Your answer must be an exact transcription of every record below, with the pictures omitted.
/---
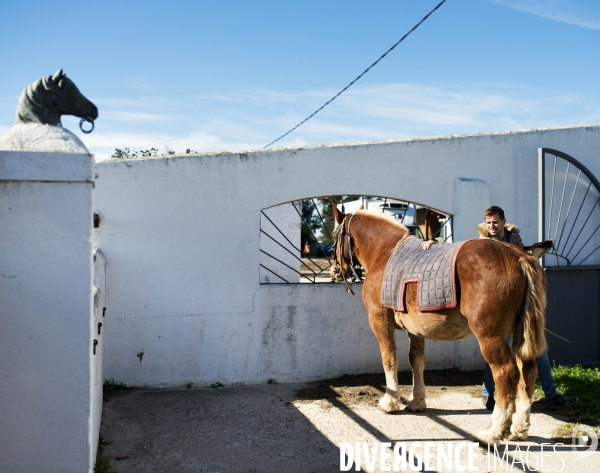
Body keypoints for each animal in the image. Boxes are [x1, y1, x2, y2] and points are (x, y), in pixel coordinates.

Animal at [330, 206, 548, 442]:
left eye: (333, 237)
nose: (334, 270)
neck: (385, 252)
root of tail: (518, 257)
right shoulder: (415, 330)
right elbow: (416, 361)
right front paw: (416, 402)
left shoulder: (379, 322)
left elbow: (389, 359)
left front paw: (390, 403)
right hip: (519, 334)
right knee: (528, 371)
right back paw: (519, 428)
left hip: (490, 336)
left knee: (506, 373)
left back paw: (493, 431)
\---
#### [Solution to this exercise]
Body keypoints for each animal in the image. Boxes are [x1, y1, x2, y2] and points are (x, y), in pixel coordinates.

Animal at [330, 206, 548, 442]:
left eye: (333, 237)
nose: (334, 270)
neck: (385, 252)
root of tail: (518, 257)
right shoulder: (415, 330)
right elbow: (416, 361)
right front paw: (416, 402)
left shoulder: (379, 322)
left elbow: (389, 359)
left front paw: (390, 403)
right hip: (519, 334)
right knee: (528, 371)
right back paw: (519, 428)
left hip: (490, 336)
left knee: (506, 373)
left back paw: (493, 431)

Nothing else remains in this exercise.